For certain U.S. cities that rely on tourism revenue, 2020 was a devastating blow. But they’re finally bouncing back thanks to creative ingenuity.
Around the country, cities are recovering from a devastating year for business travel and tourism. Perhaps the biggest change? They’re finally showcasing the history of all the people who built them. In early March 2020, Van Johnson, the mayor of Savannah, Ga., decided to cancel the city’s annual St.
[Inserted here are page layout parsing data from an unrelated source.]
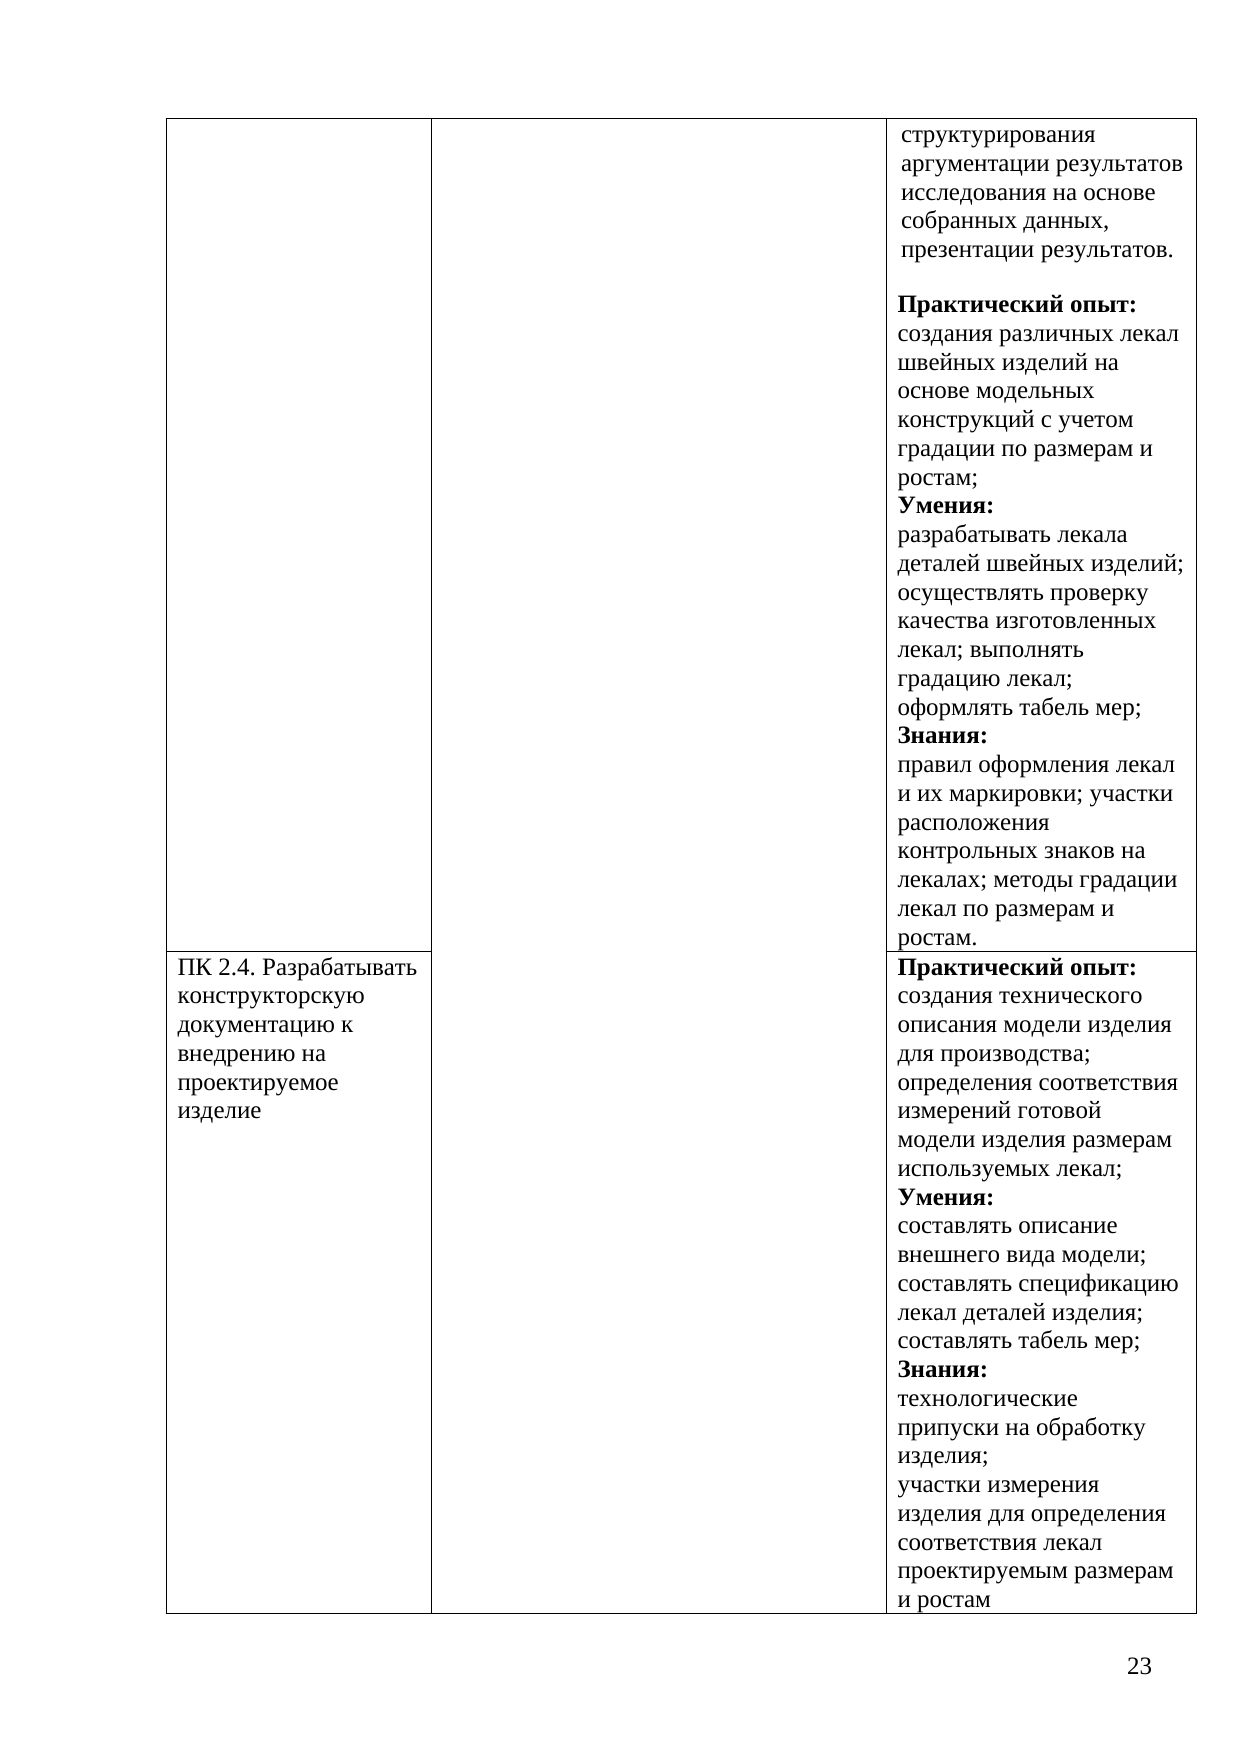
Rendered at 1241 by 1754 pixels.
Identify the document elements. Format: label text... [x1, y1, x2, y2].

table_cell Практический опыт: создания технического описания модели изделия для производства; определения соответствия измерений готовой модели изделия размерам используемых лекал; Умения: составлять описание внешнего вида модели; составлять спецификацию лекал деталей изделия; составлять табель мер; Знания: технологические припуски на обработку изделия; участки измерения изделия для определения соответствия лекал проектируемым размерам и ростам [887, 952, 1196, 1613]
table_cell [167, 119, 431, 951]
table_cell ПК 2.4. Разрабатывать конструкторскую документацию к внедрению на проектируемое изделие [167, 952, 431, 1613]
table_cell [887, 119, 1196, 951]
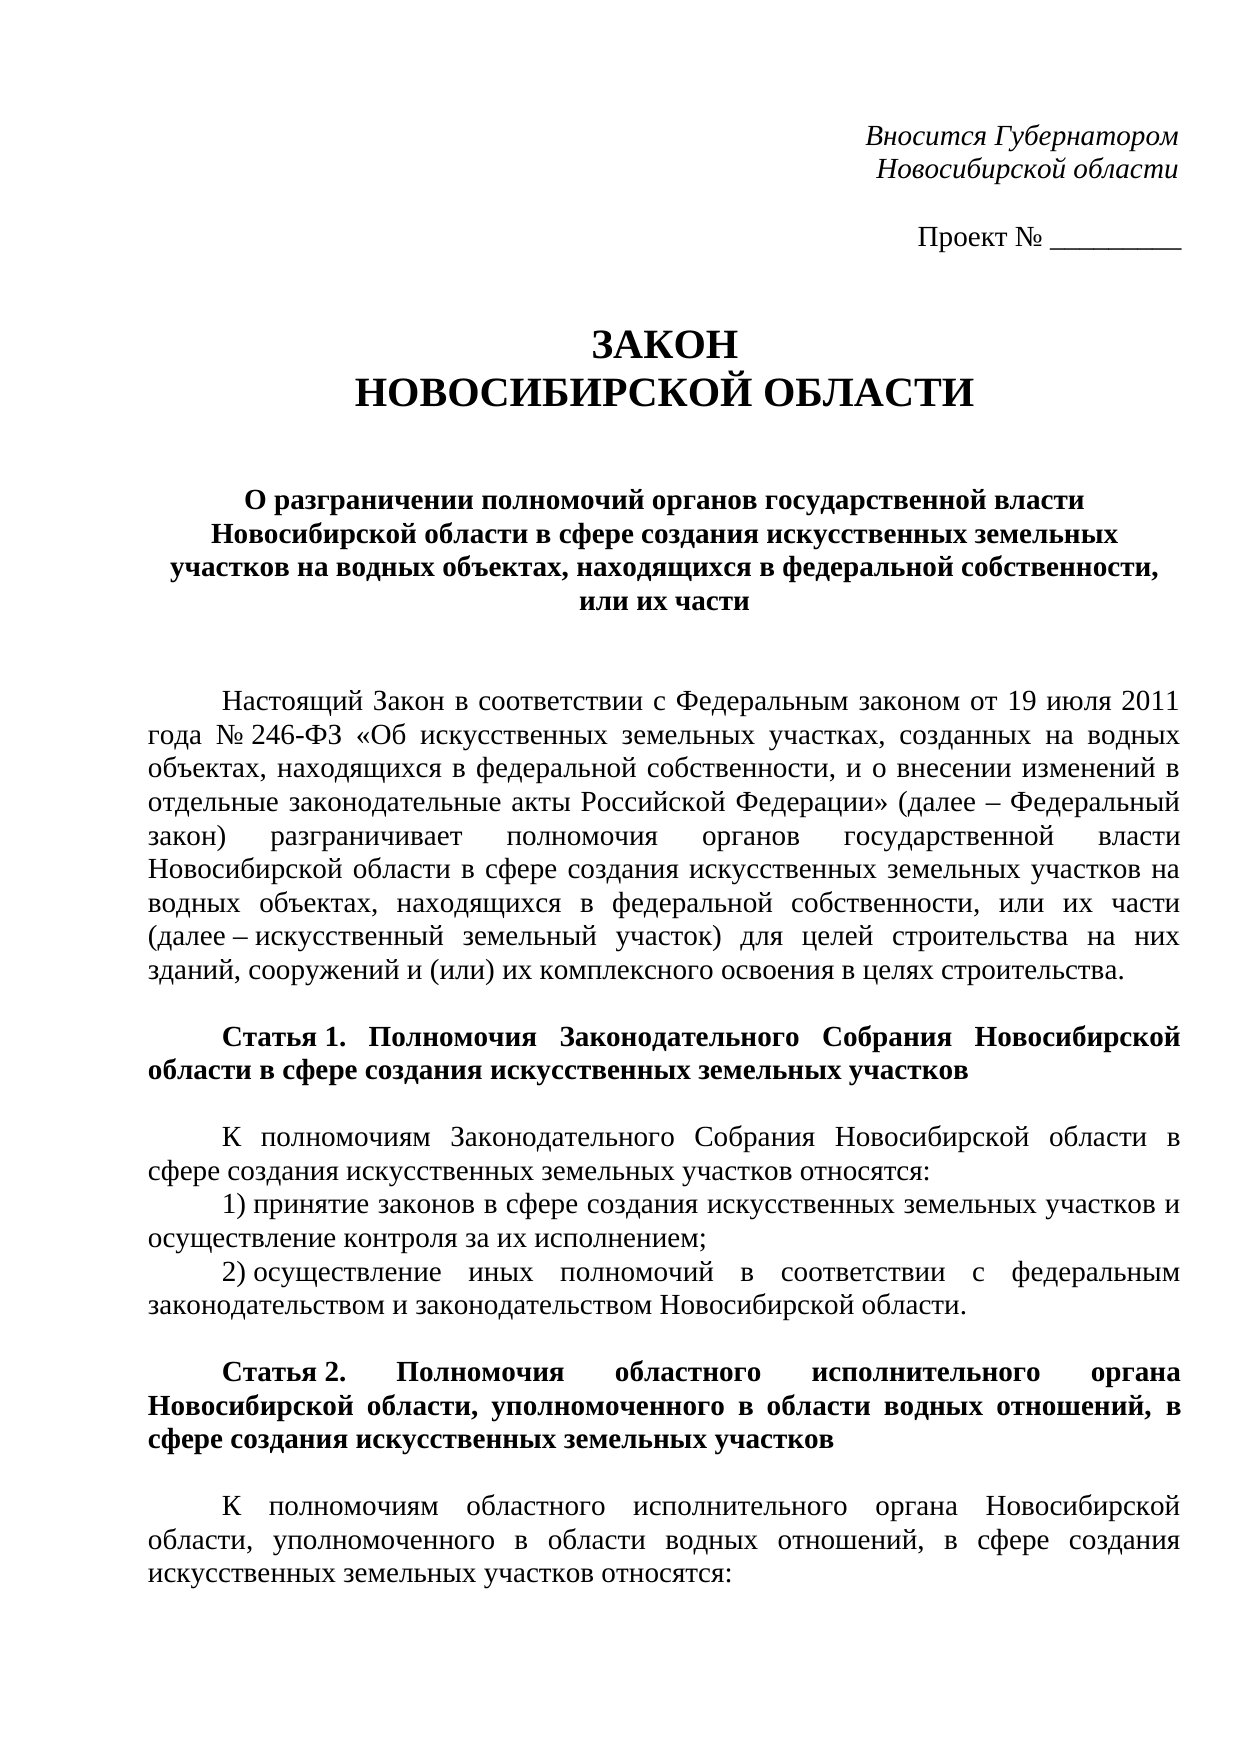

Patrick’s Day celebration because of the threat of coronavirus. St. Patrick’s Day is a big deal in Savannah, a weekend festival that brings in millions of dollars of revenue for the city’s bars, restaurants, hotels and tourist attractions. For Joe Marinelli, the president of Visit Savannah, the city’s convention and visitors bureau (CVB), the cancellation was not just a huge economic hit, but a warning sign of things to come. Visit Savannah’s mission—like that of similar organizations in every state and big city around the country—is to drive visitation to its city through tourism, business travel and conventions. There isn’t a city in the country that doesn’t depend on visitation for revenue, tax dollars and jobs, so these organizations are important. And in Savannah, a beautiful city with an inviting blend of history, character and culture, tourism is the single biggest industry. But how could Marinelli promote visitation to a city in lockdown?